The seafood industry requires large amounts of water for food processing. Before used water is discharged, some organic matter, including protein, is typically removed. This sludge is usually landfilled or converted into biogas, which results in the valuable nutrients it contains being lost from the food chain. Now researchers report in ACS Sustainable Chemistry & Engineering a method to recover these nutrients from shrimp processing water so they can be incorporated in food or feed.
At present, food processing factories remove organic matter from water by first clumping it together with chemical treatments (coagulation) and then raising those clumps to the surface with a technique such as "dissolved air flotation" (DAF). Coagulation is traditionally carried out with iron or other non-food-grade flocculants that clean the water efficiently, but render the removed sludge unsuitable for food or feed purposes. One alternative is to filter the nutrients from the water using membranes, but the equipment is expensive and can clog. A more sustainable option is to switch to food-grade flocculants in combination with DAF. Although a few other studies have shown that such a combination could work, these were small-scale experiments. Ingrid Undeland and Bita Forghani of Chalmers University of Technology and colleagues wanted to scale up the combined food-grade flocculation-DAF process and assess the nutrient composition of the recovered biomass.

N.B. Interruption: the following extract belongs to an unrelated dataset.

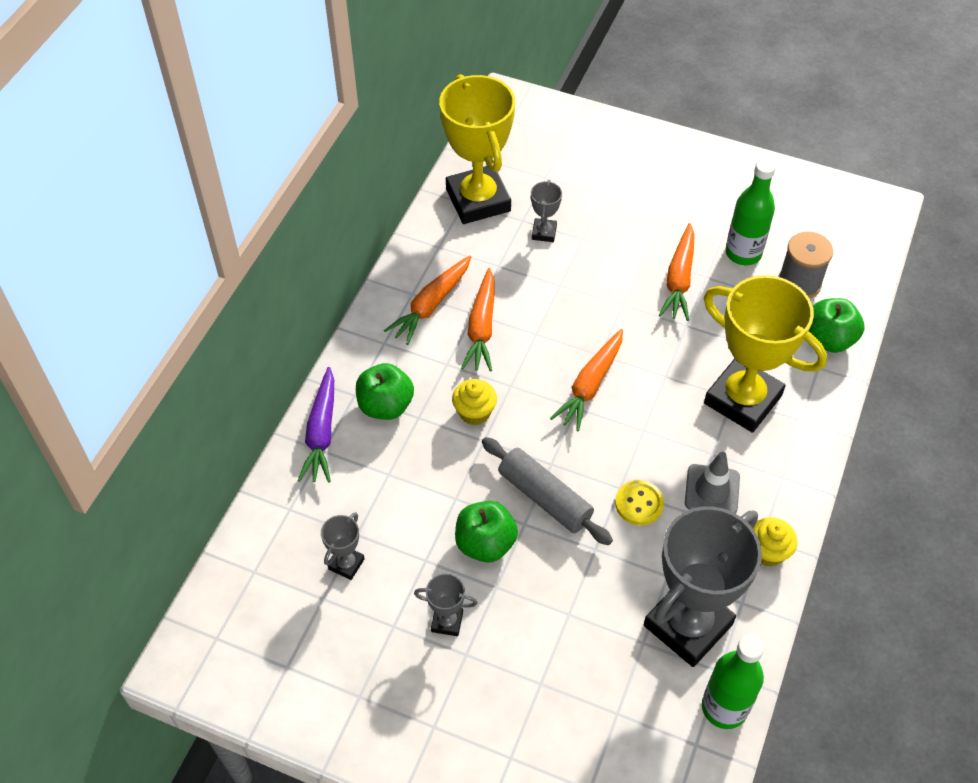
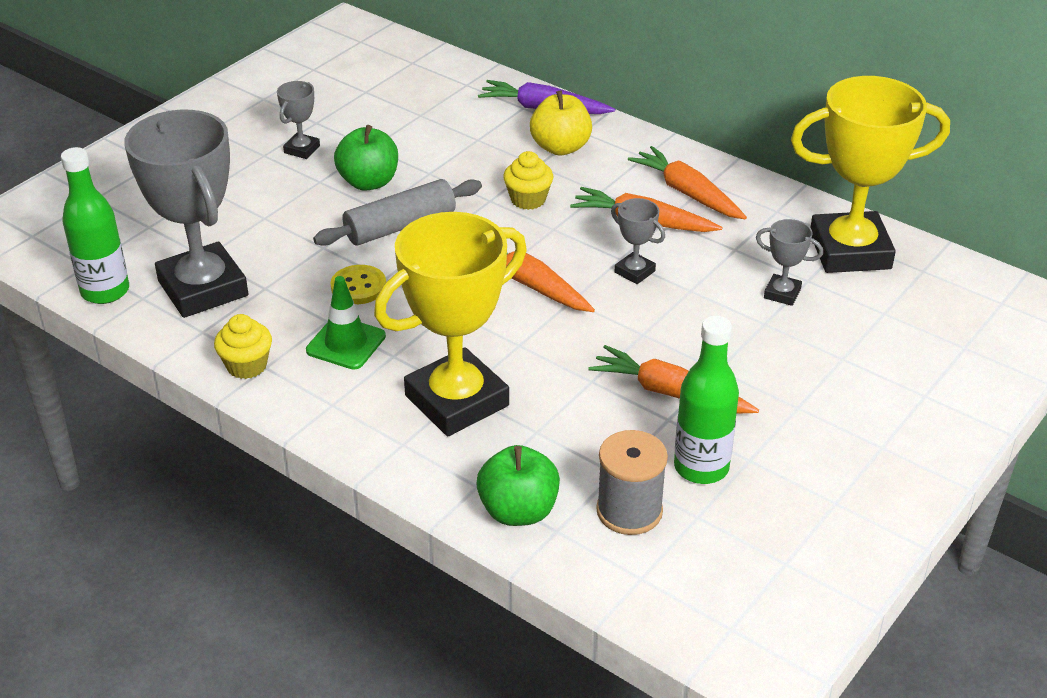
camera: 105 degrees right, 15 degrees down
(346, 564) = (392, 106): grey trophy -> grey trophy (634, 272)
(385, 406) = (560, 147): green apple -> yellow apple
(712, 490) = (346, 343): grey traffic cone -> green traffic cone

At a processing plant, the team treated shrimp processing water with alginate or carrageenan, edible flocculants derived from seaweed. The resulting particles were then collected via DAF and dried. The combination technique captured up to 98% of the protein present in the water, considerably more than flotation alone could collect. The recovered shrimp biomass contained up to 61% proteins and 23% total lipids. The researchers concluded the process could be used for recovering nutrients from shrimp processing water for later use in food or feed.